Eve manufactures and markets a smart-key system. The system comes with a small 10-gram device that is placed on a key ring, in a purse, inside a car, or somewhere else. Then it communicates with an Elgato app on an iOS device. If it is set up for keys, the app will alert the user when they are 10 meters away from their keys, indicating that they may have forgotten them. It takes advantage of the "Smart Bluetooth" Apple implemented in iOS 7. A review in TheNextWeb said it was "money well spent" and worked "exactly as described", but that the beeping of the device could be louder and users will still need to supplement it with the Find my Phone app.
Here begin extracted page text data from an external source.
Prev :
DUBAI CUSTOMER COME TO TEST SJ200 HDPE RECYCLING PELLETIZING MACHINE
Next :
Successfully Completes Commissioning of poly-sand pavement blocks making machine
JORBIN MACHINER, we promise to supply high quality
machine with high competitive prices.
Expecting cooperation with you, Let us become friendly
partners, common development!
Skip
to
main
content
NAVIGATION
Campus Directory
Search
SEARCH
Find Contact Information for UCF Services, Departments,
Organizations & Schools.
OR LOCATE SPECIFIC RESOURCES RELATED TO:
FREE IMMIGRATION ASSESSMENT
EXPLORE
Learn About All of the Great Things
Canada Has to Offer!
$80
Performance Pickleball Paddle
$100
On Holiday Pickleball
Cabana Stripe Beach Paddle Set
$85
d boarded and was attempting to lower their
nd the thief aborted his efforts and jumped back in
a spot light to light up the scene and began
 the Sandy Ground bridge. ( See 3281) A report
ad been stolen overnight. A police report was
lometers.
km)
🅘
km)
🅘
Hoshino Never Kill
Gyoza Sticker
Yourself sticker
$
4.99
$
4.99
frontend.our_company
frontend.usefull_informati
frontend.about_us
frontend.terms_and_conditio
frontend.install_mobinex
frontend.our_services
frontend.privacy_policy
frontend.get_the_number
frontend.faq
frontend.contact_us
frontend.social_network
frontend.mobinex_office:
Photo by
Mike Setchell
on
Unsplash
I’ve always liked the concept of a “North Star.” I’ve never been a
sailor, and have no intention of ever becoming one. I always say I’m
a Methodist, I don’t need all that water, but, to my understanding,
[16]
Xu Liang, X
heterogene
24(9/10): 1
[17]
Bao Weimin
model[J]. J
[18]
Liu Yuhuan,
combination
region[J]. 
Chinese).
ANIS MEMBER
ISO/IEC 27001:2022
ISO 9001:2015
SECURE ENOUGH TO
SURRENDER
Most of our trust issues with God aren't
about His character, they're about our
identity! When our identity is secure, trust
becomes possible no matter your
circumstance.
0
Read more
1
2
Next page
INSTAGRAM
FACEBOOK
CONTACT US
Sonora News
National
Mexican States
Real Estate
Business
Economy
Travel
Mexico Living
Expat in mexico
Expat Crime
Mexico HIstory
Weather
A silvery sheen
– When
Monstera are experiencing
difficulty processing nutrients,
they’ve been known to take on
A review in Macworld gave it 4 out of 5 stars.

=== Smart home ===
In September 2014, Elgato Systems announced a home monitoring system called Eve, which monitors a home's air pressure, water usage, temperature, air quality and other factors. It also introduced smart light bulbs, which communicate with iOS devices through Bluetooth and allow users to adjust home lighting from their mobile device. They are HomeKit-Enabled.

As of September 2023, the current series of smart home products includes:

- Eve Flare – portable smart LED lamp
- Eve Button – smart home remote
- Eve Door & Window – door and window sensor
- Eve Light Switch – smart wall switch
- Eve Motion – motion sensor
- Eve Room – indoor air quality, temperature, and humidity sensor
- Eve Thermo – radiator valve
- Eve Aqua – sprinkler controller
- Eve Play - Audio Streaming Interface
- Eve Energy - Smart plug
- Eve Energy Strip - Connected Triple Outlet
- Eve MotionBlinds - Upgrade Kit for Roller Blinds
- Eve Weather - Connected Weather Station
- Eve Light Strip - Smart LED Strip
- Eve Water Guard - Connected Water Leak Detector
- Eve Cam - Smart Indoor Camera
- Eve Outdoor Cam - Secure Floodlight Camera
- Eve Thermo Control - Temperature Sensor & Controller

=== Smart power ===
In late 2014, Elgato introduced the Smart Power battery backup for mobile devices. It communicates with the user's bluetooth-enabled device to provide notifications and calendar reminders when it needs to be charged.

In 2016, they released Eve Energy, a smart plug which provides power meter features through its mobile app.